PROBLEM
Copy out the comments on poverty starting with "5 comments on" and going on through "than the world.", putting "drinks" in place of "beverages".

READING TEXT
5 comments on “Let Me Explain Poverty

  1. Not pot, but cheap convenience store wine. And not a gang, but not having heat in your bedroom until high school was almost as much fun. Variations on a theme.

  2. You are an inspiration and I can definitely relate my friend. We come into this world and go of this world the same way and it’s what we do in between that defines parts of who we are. I would like to thank you for sharing your post.

    Kind regards
    [email protected]

  3. It’s super brave and inspiring for you to post this. I have a similar background – worse in some ways, but similar. We should commiserate over a few adult beverages sometime.

  4. “You fail at any step of the way and go back to the beginning”

    As someone who has absolutely no idea how I got here or deserve to be here this one statement is heavier than the world.

STORED DATA
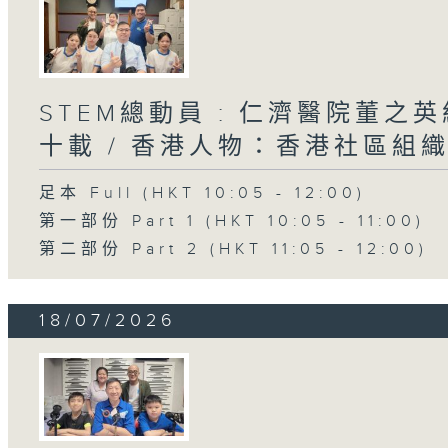
STEM總動員 : 仁濟醫院董之
十載 / 香港人物：香港社區組
足本 Full (HKT 10:05 - 12:00)
第一部份 Part 1 (HKT 10:05 - 11:00)
第二部份 Part 2 (HKT 11:05 - 12:00)
18/07/2026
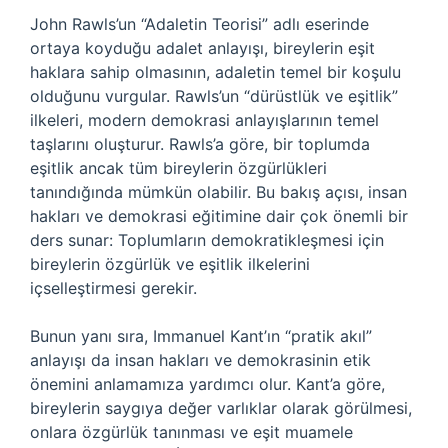
John Rawls’un “Adaletin Teorisi” adlı eserinde
ortaya koyduğu adalet anlayışı, bireylerin eşit
haklara sahip olmasının, adaletin temel bir koşulu
olduğunu vurgular. Rawls’un “dürüstlük ve eşitlik”
ilkeleri, modern demokrasi anlayışlarının temel
taşlarını oluşturur. Rawls’a göre, bir toplumda
eşitlik ancak tüm bireylerin özgürlükleri
tanındığında mümkün olabilir. Bu bakış açısı, insan
hakları ve demokrasi eğitimine dair çok önemli bir
ders sunar: Toplumların demokratikleşmesi için
bireylerin özgürlük ve eşitlik ilkelerini
içselleştirmesi gerekir.
Bunun yanı sıra, Immanuel Kant’ın “pratik akıl”
anlayışı da insan hakları ve demokrasinin etik
önemini anlamamıza yardımcı olur. Kant’a göre,
bireylerin saygıya değer varlıklar olarak görülmesi,
onlara özgürlük tanınması ve eşit muamele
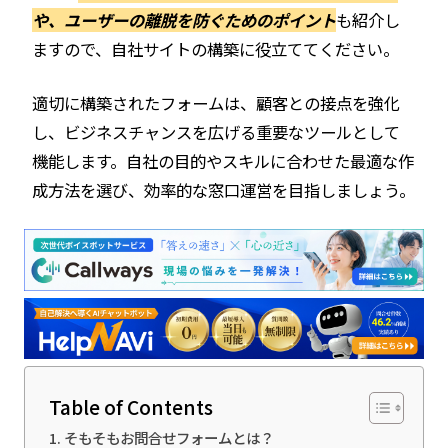
や、ユーザーの離脱を防ぐためのポイント
も紹介し
ますので、自社サイトの構築に役立ててください。
適切に構築されたフォームは、顧客との接点を強化
し、ビジネスチャンスを広げる重要なツールとして
機能します。自社の目的やスキルに合わせた最適な作
成方法を選び、効率的な窓口運営を目指しましょう。
Table of Contents
そもそもお問合せフォームとは？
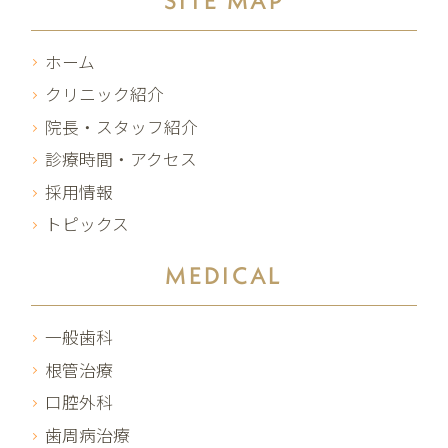
ホーム
クリニック紹介
院長・スタッフ紹介
診療時間・アクセス
採用情報
トピックス
MEDICAL
一般歯科
根管治療
口腔外科
歯周病治療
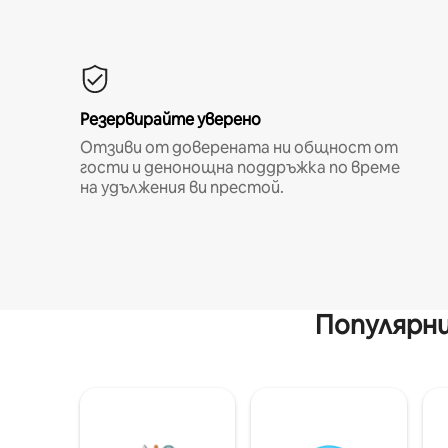
Резервирайте уверено
Отзиви от доверената ни общност от
гости и денонощна поддръжка по време
на удължения ви престой.
Популярни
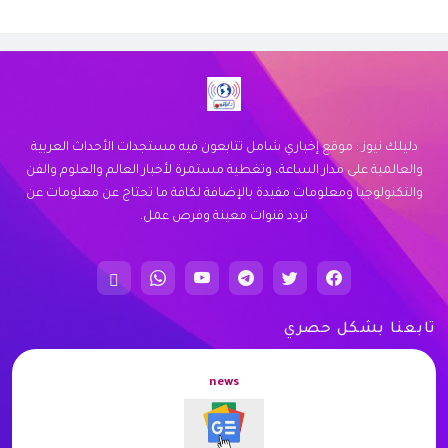
نوفر خدمة توصيل سريعة وموثوقة لجميع
احتياجاتك. اكتشف كيف يمكننا خدمتك اليوم.
زيارة الموقع
دليلك نيوز : موقع إخباري شامل تتابعون فيه مستجدات الأحداث العربية
والعالمية على مدار الساعة، وتغطية مستمرة لأخبار العالم والعلوم والفن
والتكنولوجيا ومعلومات مفيدة بالإضافة لكافة ما تحتاج عن معلومات عن
تردد قنوات معينة وفرص عمل.
تابعنا بشكل حصري
news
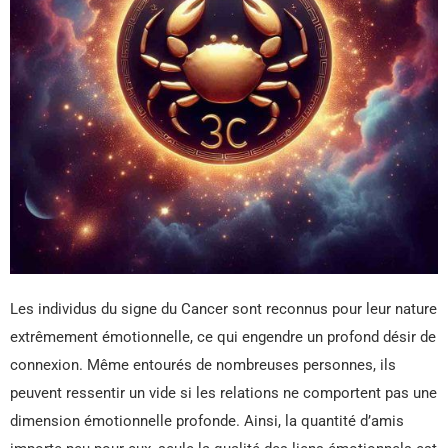
Les individus du signe du Cancer sont reconnus pour leur nature
extrêmement émotionnelle, ce qui engendre un profond désir de
connexion. Même entourés de nombreuses personnes, ils
peuvent ressentir un vide si les relations ne comportent pas une
dimension émotionnelle profonde. Ainsi, la quantité d’amis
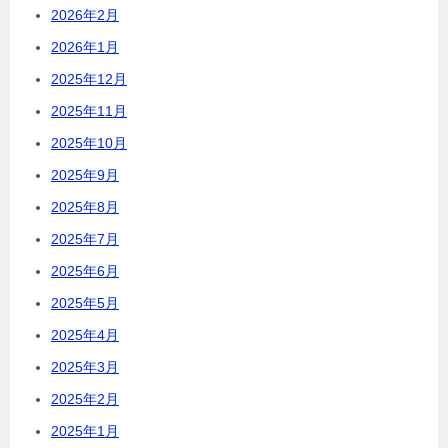
2026年2月
2026年1月
2025年12月
2025年11月
2025年10月
2025年9月
2025年8月
2025年7月
2025年6月
2025年5月
2025年4月
2025年3月
2025年2月
2025年1月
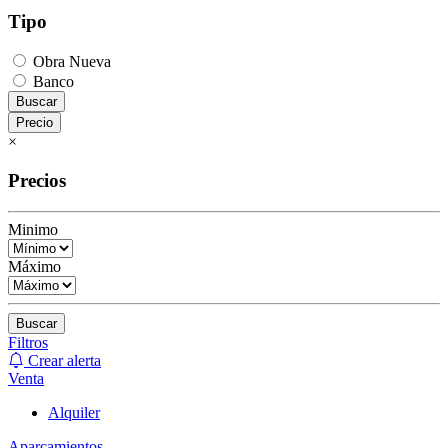
Tipo
Obra Nueva
Banco
Buscar
Precio
×
Precios
Minimo
Máximo
Buscar
Filtros
Crear alerta
Venta
Alquiler
Aparcamientos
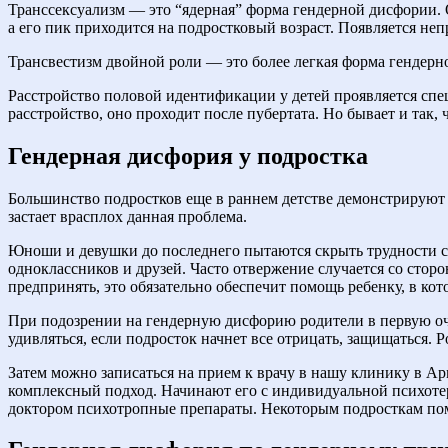
Транссексуализм — это “ядерная” форма гендерной дисфории. 
а его пик приходится на подростковый возраст. Появляется не
Трансвестизм двойной роли — это более легкая форма гендерно
Расстройство половой идентификации у детей проявляется спе
расстройство, оно проходит после пубертата. Но бывает и так
Гендерная дисфория у подростка
Большинство подростков еще в раннем детстве демонстрируют 
застает врасплох данная проблема.
Юноши и девушки до последнего пытаются скрыть трудности с 
одноклассников и друзей. Часто отвержение случается со сторо
предпринять, это обязательно обеспечит помощь ребенку, в кот
При подозрении на гендерную дисфорию родители в первую оч
удивляться, если подросток начнет все отрицать, защищаться.
Затем можно записаться на прием к врачу в нашу клинику в А
комплексный подход. Начинают его с индивидуальной психотер
доктором психотропные препараты. Некоторым подросткам пом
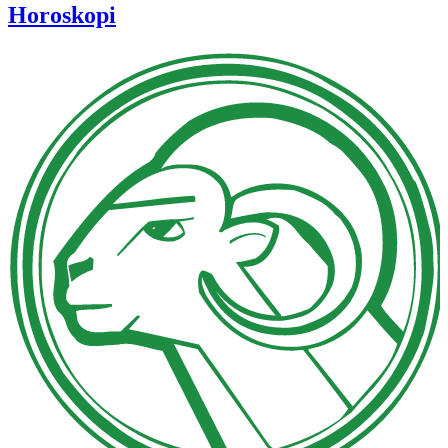
Horoskopi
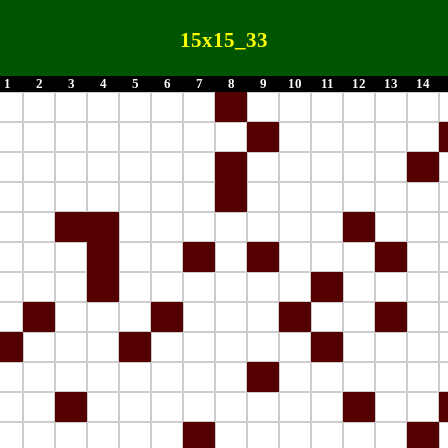
15x15_33
1
2
3
4
5
6
7
8
9
10
11
12
13
14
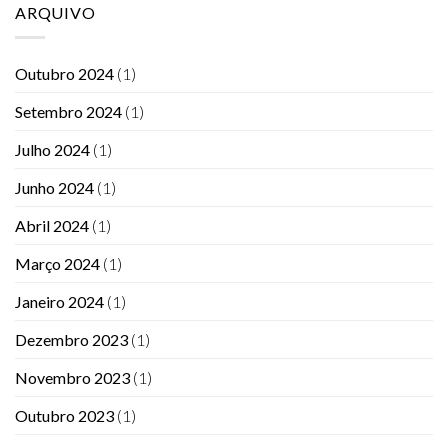
ARQUIVO
Outubro 2024
(1)
Setembro 2024
(1)
Julho 2024
(1)
Junho 2024
(1)
Abril 2024
(1)
Março 2024
(1)
Janeiro 2024
(1)
Dezembro 2023
(1)
Novembro 2023
(1)
Outubro 2023
(1)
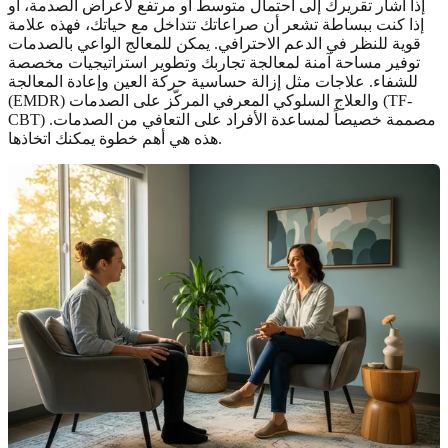
إذا أشار تقريرك إلى احتمال متوسط أو مرتفع لأعراض الصدمة، أو
إذا كنت ببساطة تشعر أن صراعاتك تتداخل مع حياتك، فهذه علامة
قوية للنظر في الدعم الاحترافي. يمكن للمعالج الواعي بالصدمات
توفير مساحة آمنة لمعالجة تجاربك وتطوير استراتيجيات مخصصة
للشفاء. علاجات مثل إزالة حساسية حركة العين وإعادة المعالجة
(EMDR) والعلاج السلوكي المعرفي المركّز على الصدمات (TF-
CBT) مصممة خصيصاً لمساعدة الأفراد على التعافي من الصدمات.
هذه هي أهم خطوة يمكنك اتخاذها.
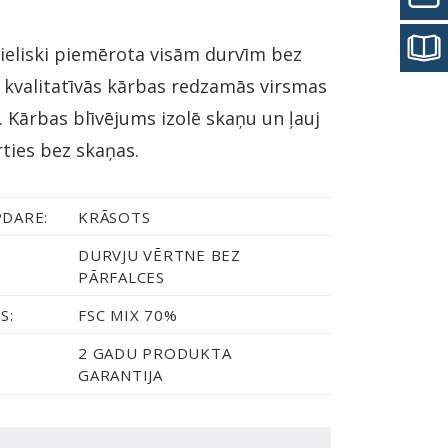
lieliski piemērota visām durvīm bez
s kvalitatīvās kārbas redzamās virsmas
. Kārbas blīvējums izolē skaņu un ļauj
ties bez skaņas.
PDARE:
KRĀSOTS
DURVJU VĒRTNE BEZ
PĀRFALCES
S:
FSC MIX 70%
2 GADU PRODUKTA
GARANTIJA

OUTPUT FOR THIS TASK
5 comments on “Let Me Explain Poverty

  1. Not pot, but cheap convenience store wine. And not a gang, but not having heat in your bedroom until high school was almost as much fun. Variations on a theme.

  2. You are an inspiration and I can definitely relate my friend. We come into this world and go of this world the same way and it’s what we do in between that defines parts of who we are. I would like to thank you for sharing your post.

    Kind regards
    [email protected]

  3. It’s super brave and inspiring for you to post this. I have a similar background – worse in some ways, but similar. We should commiserate over a few adult drinks sometime.

  4. “You fail at any step of the way and go back to the beginning”

    As someone who has absolutely no idea how I got here or deserve to be here this one statement is heavier than the world.